San Juan Bautista, y luego Jesús, no excluyen este cumplimiento, sino que lo suponen para lograr un cambio total en la relación con Dios, con uno mismo y con los demás. A eso se refiere el dar frutos dignos de penitencia, porque el árbol de donde proceden es un árbol bueno. Estos frutos serán los que validen o no nuestra vida, por encima y al margen de si procedemos de Abraham o de otros padres no tan emblemáticos.
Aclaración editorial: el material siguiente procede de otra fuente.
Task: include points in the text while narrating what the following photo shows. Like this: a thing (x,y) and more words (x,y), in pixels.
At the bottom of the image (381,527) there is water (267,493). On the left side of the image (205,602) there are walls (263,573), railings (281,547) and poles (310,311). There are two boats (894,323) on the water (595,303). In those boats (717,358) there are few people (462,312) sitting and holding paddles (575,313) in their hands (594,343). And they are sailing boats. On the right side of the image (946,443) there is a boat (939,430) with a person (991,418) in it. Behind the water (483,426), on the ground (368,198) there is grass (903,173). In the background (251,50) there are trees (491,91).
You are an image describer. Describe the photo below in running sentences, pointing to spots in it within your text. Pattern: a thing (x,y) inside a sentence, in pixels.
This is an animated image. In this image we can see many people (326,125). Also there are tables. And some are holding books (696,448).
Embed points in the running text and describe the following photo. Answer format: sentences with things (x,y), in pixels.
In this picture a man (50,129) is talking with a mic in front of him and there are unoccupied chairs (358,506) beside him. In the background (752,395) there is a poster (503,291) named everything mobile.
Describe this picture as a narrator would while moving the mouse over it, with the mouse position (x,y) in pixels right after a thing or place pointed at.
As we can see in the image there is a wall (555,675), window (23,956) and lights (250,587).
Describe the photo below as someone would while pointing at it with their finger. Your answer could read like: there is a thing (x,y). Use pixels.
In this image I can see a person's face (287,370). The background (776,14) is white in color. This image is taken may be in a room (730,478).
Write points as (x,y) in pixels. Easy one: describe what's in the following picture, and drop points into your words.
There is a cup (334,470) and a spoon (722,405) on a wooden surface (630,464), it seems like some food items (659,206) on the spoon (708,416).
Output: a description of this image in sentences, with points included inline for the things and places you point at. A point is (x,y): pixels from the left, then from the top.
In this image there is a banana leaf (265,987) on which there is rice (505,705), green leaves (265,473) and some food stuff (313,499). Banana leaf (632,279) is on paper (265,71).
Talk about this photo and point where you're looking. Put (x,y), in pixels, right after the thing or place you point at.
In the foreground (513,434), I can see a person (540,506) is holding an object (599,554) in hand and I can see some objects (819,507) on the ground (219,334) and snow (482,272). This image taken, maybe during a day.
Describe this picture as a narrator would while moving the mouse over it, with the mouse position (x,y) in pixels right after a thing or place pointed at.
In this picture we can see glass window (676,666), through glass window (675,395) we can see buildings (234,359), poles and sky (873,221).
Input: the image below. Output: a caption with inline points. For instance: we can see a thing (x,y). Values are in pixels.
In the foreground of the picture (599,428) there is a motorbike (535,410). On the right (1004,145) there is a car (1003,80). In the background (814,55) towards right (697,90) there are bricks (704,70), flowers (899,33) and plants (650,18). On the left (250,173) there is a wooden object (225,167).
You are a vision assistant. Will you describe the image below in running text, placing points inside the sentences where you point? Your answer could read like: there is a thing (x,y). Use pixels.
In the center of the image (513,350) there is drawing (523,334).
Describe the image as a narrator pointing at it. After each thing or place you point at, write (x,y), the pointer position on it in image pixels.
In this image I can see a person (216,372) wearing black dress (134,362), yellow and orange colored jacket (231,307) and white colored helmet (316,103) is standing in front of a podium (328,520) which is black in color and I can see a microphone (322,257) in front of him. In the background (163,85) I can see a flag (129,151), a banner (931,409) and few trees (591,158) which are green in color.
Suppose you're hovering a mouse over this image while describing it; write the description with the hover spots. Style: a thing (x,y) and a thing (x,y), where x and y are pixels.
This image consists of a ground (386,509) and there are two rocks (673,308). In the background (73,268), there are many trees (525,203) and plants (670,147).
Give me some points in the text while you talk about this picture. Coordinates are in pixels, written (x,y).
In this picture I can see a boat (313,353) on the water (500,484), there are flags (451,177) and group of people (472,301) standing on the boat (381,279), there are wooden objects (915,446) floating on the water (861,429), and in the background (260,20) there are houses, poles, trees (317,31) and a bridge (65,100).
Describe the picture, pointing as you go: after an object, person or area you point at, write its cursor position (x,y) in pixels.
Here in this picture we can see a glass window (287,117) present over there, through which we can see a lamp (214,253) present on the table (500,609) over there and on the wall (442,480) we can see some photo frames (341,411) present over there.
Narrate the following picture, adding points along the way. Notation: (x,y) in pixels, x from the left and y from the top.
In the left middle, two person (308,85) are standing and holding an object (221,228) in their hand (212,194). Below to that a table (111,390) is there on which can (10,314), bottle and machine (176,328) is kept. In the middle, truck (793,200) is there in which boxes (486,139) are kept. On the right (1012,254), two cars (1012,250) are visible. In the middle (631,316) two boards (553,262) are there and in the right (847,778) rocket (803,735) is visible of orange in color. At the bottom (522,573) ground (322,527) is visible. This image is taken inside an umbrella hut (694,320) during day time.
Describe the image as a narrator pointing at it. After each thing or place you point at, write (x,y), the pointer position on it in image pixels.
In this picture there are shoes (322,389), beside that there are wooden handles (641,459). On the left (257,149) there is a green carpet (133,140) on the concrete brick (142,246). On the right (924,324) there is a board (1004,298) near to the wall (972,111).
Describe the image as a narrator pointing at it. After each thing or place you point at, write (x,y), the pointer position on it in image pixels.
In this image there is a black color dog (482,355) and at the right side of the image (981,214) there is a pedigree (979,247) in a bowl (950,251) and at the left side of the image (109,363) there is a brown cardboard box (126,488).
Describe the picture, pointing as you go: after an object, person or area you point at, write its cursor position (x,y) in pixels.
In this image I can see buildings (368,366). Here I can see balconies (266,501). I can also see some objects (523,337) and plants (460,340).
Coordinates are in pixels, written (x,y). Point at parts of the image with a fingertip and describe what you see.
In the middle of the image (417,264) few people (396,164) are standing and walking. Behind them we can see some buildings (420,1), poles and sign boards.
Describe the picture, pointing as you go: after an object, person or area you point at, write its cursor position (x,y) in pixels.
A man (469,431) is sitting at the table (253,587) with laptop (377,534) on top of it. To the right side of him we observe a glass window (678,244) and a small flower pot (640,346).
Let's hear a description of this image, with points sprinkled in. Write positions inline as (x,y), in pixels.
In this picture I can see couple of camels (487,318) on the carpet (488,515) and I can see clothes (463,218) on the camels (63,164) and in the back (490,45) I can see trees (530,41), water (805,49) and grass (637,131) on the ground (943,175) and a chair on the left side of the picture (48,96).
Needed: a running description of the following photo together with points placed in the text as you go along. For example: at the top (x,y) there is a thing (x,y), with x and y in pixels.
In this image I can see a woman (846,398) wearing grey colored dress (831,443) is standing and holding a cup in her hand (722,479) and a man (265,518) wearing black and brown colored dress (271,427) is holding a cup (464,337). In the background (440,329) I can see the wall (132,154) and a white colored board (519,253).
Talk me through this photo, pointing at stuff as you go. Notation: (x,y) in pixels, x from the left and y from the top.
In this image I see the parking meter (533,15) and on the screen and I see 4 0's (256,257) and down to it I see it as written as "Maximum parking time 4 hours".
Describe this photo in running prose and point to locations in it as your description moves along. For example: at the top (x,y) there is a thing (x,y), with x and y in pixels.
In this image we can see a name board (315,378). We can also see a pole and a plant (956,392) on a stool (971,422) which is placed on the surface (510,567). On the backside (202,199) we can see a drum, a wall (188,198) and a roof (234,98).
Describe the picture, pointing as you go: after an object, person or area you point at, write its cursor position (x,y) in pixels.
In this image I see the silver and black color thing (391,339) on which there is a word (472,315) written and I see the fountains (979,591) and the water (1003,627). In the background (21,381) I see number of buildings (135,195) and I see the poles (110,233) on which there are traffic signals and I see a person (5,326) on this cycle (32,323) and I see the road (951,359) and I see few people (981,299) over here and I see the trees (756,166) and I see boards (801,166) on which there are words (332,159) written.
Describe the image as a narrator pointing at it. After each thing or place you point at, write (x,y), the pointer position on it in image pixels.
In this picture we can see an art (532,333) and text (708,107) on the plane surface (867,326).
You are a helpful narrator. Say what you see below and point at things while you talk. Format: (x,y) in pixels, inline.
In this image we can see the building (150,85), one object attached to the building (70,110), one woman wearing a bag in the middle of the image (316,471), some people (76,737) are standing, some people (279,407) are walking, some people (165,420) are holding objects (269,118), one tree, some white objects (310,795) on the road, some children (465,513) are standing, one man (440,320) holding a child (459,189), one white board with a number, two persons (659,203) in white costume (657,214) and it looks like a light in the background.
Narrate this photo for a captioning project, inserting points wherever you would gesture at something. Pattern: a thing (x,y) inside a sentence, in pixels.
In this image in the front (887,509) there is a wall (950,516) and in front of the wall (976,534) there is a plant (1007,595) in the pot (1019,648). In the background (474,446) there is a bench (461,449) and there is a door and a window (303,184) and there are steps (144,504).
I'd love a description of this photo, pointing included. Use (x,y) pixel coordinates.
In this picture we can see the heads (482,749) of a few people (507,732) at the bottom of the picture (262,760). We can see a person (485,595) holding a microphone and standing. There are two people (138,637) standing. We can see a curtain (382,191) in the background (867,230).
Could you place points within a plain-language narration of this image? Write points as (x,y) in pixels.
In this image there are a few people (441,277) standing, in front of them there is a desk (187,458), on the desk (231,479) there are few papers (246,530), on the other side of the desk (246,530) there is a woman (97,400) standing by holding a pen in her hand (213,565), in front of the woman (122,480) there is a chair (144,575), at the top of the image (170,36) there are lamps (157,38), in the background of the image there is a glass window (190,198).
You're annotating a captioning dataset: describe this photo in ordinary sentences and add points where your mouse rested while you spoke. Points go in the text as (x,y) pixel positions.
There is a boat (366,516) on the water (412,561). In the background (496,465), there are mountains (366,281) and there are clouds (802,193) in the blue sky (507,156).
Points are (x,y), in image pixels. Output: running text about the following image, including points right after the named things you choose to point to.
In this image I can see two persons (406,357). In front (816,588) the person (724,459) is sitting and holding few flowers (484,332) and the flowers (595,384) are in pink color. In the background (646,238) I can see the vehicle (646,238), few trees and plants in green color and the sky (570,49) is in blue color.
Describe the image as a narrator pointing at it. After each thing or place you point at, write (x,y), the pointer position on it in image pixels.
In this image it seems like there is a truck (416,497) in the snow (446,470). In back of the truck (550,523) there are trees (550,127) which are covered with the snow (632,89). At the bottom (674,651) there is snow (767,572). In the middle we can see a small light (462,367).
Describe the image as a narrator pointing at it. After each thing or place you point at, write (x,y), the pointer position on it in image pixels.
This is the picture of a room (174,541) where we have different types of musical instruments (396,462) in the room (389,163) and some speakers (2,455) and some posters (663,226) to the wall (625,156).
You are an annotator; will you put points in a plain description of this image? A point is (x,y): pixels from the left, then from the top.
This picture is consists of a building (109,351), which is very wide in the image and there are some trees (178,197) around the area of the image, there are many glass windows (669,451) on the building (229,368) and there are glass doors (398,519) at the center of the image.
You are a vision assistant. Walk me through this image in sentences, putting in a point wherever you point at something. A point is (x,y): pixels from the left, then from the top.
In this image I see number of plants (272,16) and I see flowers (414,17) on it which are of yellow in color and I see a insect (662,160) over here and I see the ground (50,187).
Así con este nuevo enfoque, la conversión empieza en nuestra relación con Dios, continúa en el cuidado de las actitudes y valores y se manifiesta, finalmente en el comportamiento. Y así entendemos que aquel comportamiento tan exquisito que tenían los fariseos en el cumplimiento de la Ley también necesitaba conversión, no porque estuviera mal lo que hacían, sino porque faltaba la base interior de la relación nueva con Dios y las actitudes que ésta proporcionaba. Tenían que abandonar su intransigencia y su engreimiento para entrar en el Reino de Dios. Luego todo se completaría con el bautismo de Espíritu Santo y fuego, para llegar a ser de verdad hijos de Dios.

Maria, el mejor testigo

Retomando la importancia del testimonio, también pongamos nuestros ojos en este segundo Domingo de Adviento en María Nuestra Madre, en la fiesta de su Inmaculada Concepción. Y para ello retomo los que el Papa Pío IX, en la bula Ineffabilis Deus del 8 diciembre de 1854, declaró:

“La Virgen María en el primer instante de su concepción, por singular gracia y privilegio de Dios Omnipotente y en previsión de los méritos de Jesucristo, Salvador del género humano, fue preservada inmune de toda mancha de pecado original”. Por tanto, María fue también redimida por Cristo, pero de manera única, al ser librada de la culpa original de forma preventiva y de toda experiencia de pecado. Nosotros fuimos sacados fuera del fango del pecado; ella no cayó en él.

Por ello María es el mejor testigo de la misericordia de Dios que viene a nuestro encuentro para convertirnos. Ella nos señala el modo de acoger a Jesús durante este tiempo de esperanza, es Ella quien mejor nos enseña a recorrer este camino, preparando nuestra mente y corazón para que Cristo nazca en nuestras vidas.